[The data Boundary: Start]

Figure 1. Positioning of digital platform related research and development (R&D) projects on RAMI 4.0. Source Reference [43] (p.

[The data Boundary: End]
[The data Boundary: Start]

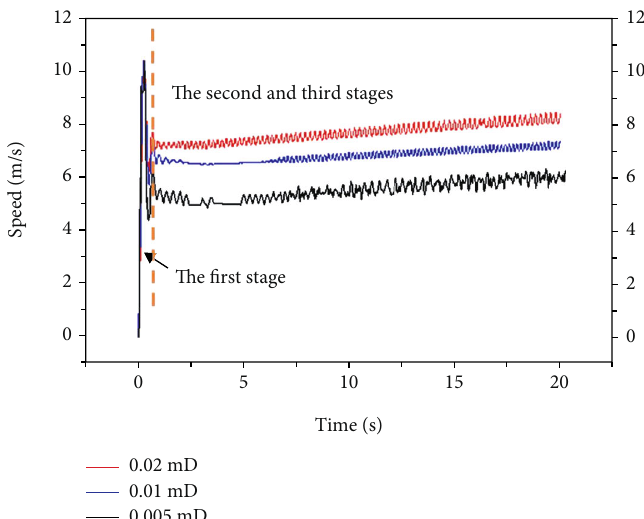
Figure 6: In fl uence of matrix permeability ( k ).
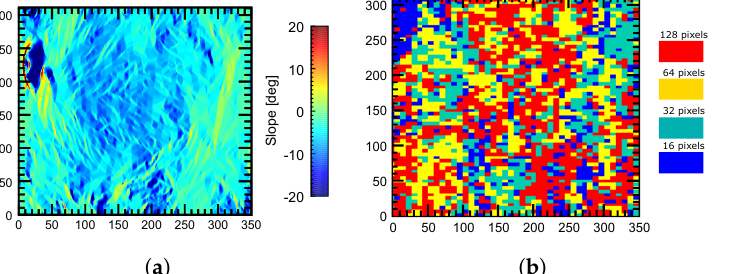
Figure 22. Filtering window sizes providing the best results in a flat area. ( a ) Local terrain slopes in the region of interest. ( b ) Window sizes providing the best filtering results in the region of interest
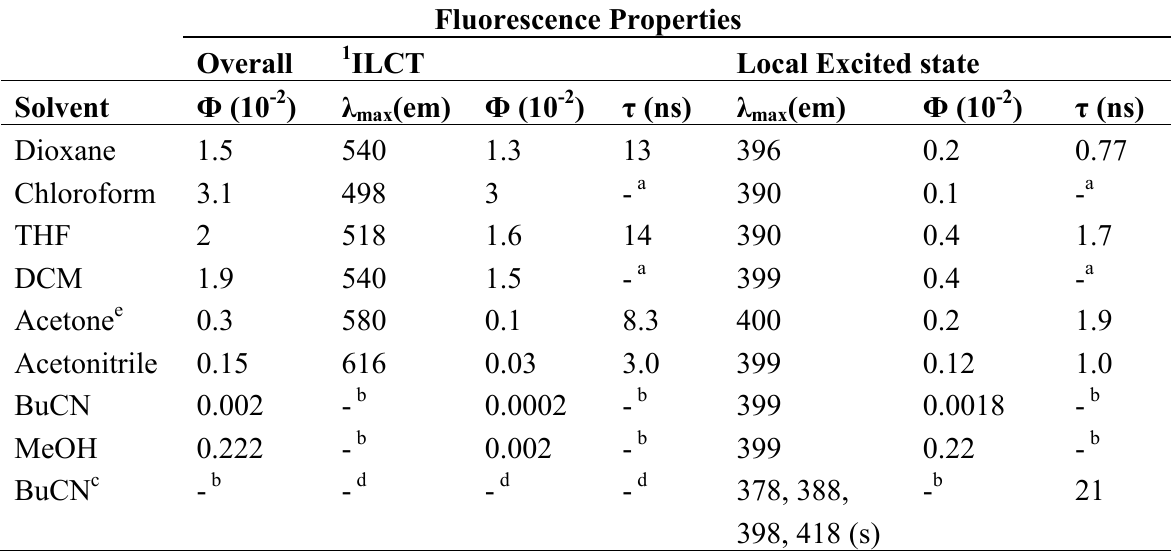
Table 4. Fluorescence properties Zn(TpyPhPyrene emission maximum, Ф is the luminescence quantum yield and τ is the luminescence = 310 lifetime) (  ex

[The data Boundary: End]
[The data Boundary: Start]

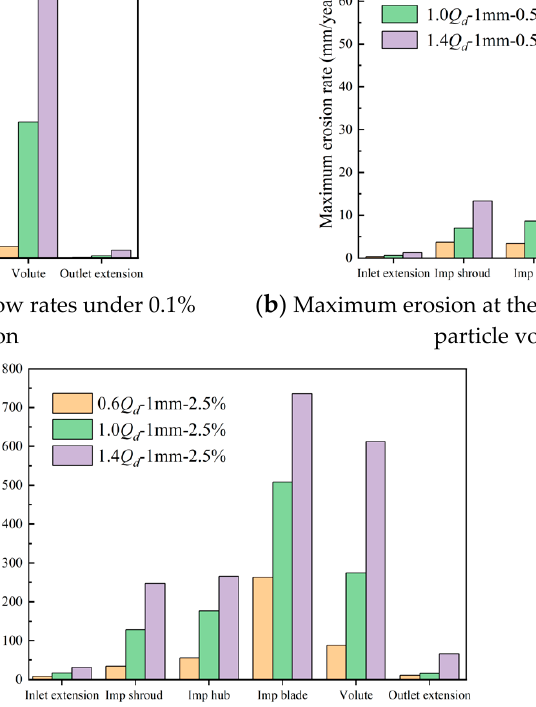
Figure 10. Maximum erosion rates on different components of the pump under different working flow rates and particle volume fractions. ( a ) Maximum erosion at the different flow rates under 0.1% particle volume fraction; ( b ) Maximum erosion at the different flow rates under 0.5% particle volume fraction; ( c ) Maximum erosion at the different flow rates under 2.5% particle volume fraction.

[The data Boundary: End]

**Activity:**
Your answer must be the lines above from the one holding "Figure 22. Filtering" up to and including the one holding "Table 4. Fluorescence", exact and with no pictures.

**Exercise answer:**
Figure 22. Filtering window sizes providing the best results in a flat area. ( a ) Local terrain slopes in the region of interest. ( b ) Window sizes providing the best filtering results in the region of interest
Table 4. Fluorescence properties Zn(TpyPhPyrene emission maximum, Ф is the luminescence quantum yield and τ is the luminescence = 310 lifetime) (  ex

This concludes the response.